Hosting and Infrastructure

I have worked in web hosting and infrastructure since the mid-2000s. This section is not a collection of generic “how to start a hosting company” articles. It is an operator’s field guide to the systems, decisions, routines, and failure modes behind a small independent provider.

Running the Service Behind the Control Panel

Customers experience hosting as a login, a website, a mailbox, or a virtual machine. The operator sees everything underneath it: power, routing, storage, hypervisors, operating systems, licensing, backups, monitoring, abuse reports, capacity limits, maintenance windows, and support expectations.

The difficult part is rarely installing the software. The difficult part is building a service that can be understood at 2:00 a.m., recovered after a bad change, expanded without improvisation, and supported honestly by a small team.

Suggested path: Begin with Running a Small Independent Hosting Provider and Hosting Service Models. Then move into the platform guides, followed by Backup and Disaster Recovery, Monitoring, and Incident Response.

Operator’s Field Guide

The Small-Provider Perspective

Know the Whole Stack

A small provider cannot afford artificial walls between “network,” “systems,” “support,” and “billing.” An incident may begin as a customer ticket and end with a switch interface, a full filesystem, or a failed backup destination.

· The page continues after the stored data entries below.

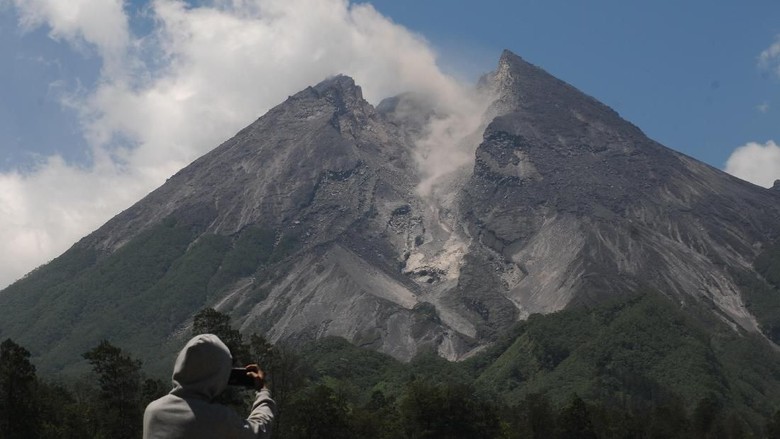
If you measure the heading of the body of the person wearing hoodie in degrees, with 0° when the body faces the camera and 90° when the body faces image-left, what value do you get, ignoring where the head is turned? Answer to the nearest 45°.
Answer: approximately 225°
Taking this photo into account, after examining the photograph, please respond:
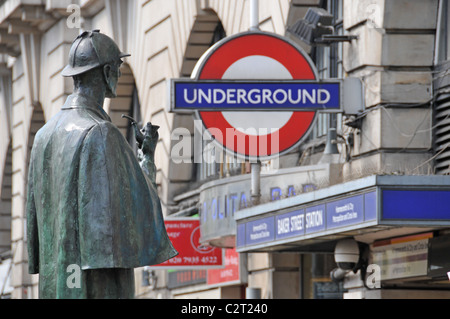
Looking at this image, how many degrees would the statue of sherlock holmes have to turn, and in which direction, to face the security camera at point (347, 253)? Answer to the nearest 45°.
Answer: approximately 45° to its left

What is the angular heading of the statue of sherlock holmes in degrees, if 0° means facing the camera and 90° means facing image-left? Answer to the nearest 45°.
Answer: approximately 225°

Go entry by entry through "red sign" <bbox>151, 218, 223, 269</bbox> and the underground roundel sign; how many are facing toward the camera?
2

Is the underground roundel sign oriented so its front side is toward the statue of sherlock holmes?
yes

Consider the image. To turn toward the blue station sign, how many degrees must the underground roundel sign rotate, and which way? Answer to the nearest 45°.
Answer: approximately 45° to its left

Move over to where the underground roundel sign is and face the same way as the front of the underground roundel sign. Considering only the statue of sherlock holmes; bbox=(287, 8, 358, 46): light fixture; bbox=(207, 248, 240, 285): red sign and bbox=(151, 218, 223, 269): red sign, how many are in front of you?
1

Prefer Recoverable Systems

High availability is useful, but recoverability is mandatory. A simple service with tested backups and a written runbook can be safer than a complicated cluster nobody is comfortable rebuilding.

Protect Trust

Customers are not only buying CPU, memory, and disk. They are trusting the provider to communicate clearly, preserve data, protect the network, and respond when something goes wrong.

How to Use These Guides

The configurations and command examples are starting points. They are meant to explain the operator’s thought process rather than replace vendor documentation or a change plan. Before making a production change:

  1. Understand the failure domain. Identify what can be affected if the change fails.
  2. Confirm access. Make sure console, out-of-band, or remote-hands access is available before touching networking, storage, or boot configuration.
  3. Capture the current state. Save configurations, screenshots, package versions, and a rollback point.
  4. Define success and rollback. Know what you will test and exactly when you will stop.
  5. Document the result. Update the runbook while the details are still fresh.

Operator’s rule

If the only person who understands a system is the person who built it, the system is not finished.